(Am J Pathol 2008, 173:1747-1757; DOI: 10.2353/ajpath.2008.080527)”
“Osteoprotegerin (OPG), a member of the TNF receptor superfamily, was initially found to modulate bone mass by blocking osteoclast maturation and function. Rodent Dihydrotestosterone molecular weight models have also revealed a role for OPG as an inhibitor of vascular calcification. However, the precise mode of how OPG blocks mineralization is unclear. In this study, OPG was

found in an in vitro assay to significantly inhibit calcification of vascular smooth muscle cells (VSMC) induced by high calcium/phosphate (Ca/P) treatment (p = 0.0063), although this effect was blunted at high OPG concentrations.

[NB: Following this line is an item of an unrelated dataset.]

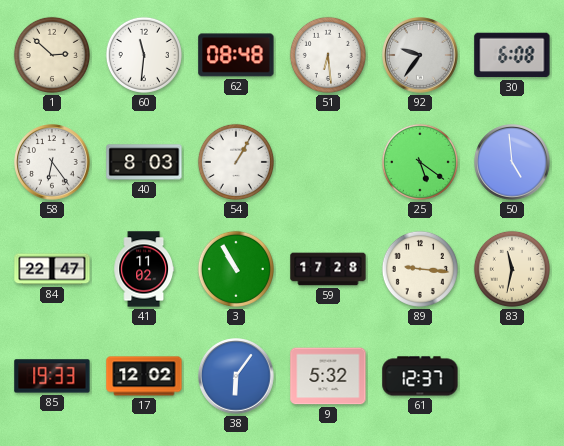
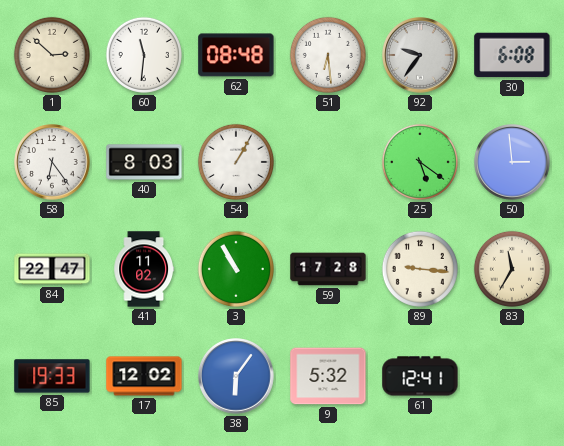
50: 4:59 -> 2:59
83: 11:32 -> 11:35
61: 12:37 -> 12:41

By confocal microscopy, OPG was detected in VSMC in the Golgi, the same localization seen in osteoblasts, which express

OPG in bone. Treatment of VSMC by minerals (Ca, P. or both) induced OPG mRNA expression as assessed by real-time quantitative PCR, and VSMC derived from atherosclerotic plaque material also exhibited higher OPG expression as compared to control cells (p < 0.05). Furthermore, OPG was detected by Western compound inhibitor blotting in matrix vesicles (MV), nanoparticles that are released by VSMC with the capacity to nucleate mineral. In atherosclerotic arteries, OPG colocalized immunohistochemically with annexin VI, a calcium-dependent membrane and phospholipid binding protein found in MV. Thus, the calcification inhibitor OPG is contained in crystallizing MV and has a biphasic effect on VSMC: physiologic concentrations inhibit calcification, whereas high concentrations commonly seen in patients with vascular disease have no effect. Like other calcification inhibitors, OPG may be specifically loaded into these nanoparticles to be deposited at remote sites, where it acts to inhibit calcification. (C) 2011 Elsevier Inc. All rights reserved.”

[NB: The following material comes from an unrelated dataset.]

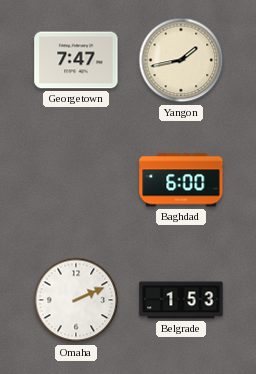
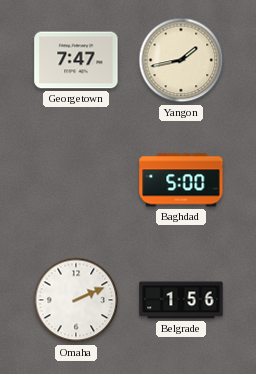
Baghdad: 6:00 -> 5:00
Belgrade: 1:53 -> 1:56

“The myb-DNA binding domain is characterized by a 3-alpha helical bundle and three repeats of this domain drive sequence specific DNA binding of the c-myb transcription factor. Human TRF1 contains a single myb-related domain and as a homodimer, enables the sequence

specific binding of telomeric DNA. In this report we provide a kinetic assessment of hTRF1 DNA binding activity. Using intrinsic fluorescence quenching we present evidence that hTRF1 binds to both telomeric and non-telomeric DNA check details with kinetic discrimination to allow stable binding to telomeric tracts of DNA. The position of telomere repeats does not impact binding though the number of repeats and structure does impact binding. Kinetic analysis of DNA-dependent intrinsic tryptophan fluorescence quenching of hTRF1 revealed a two step binding process that is impacted by telomere repeat length, position, and structure. These data are consistent with existing structural and equilibrium binding data for hTRF1 recognition and binding of telomere DNA. (C) 2009 Elsevier Inc. All rights reserved.”
“Neoadjuvant chemotherapy is widely used to downstage breast cancers before surgery.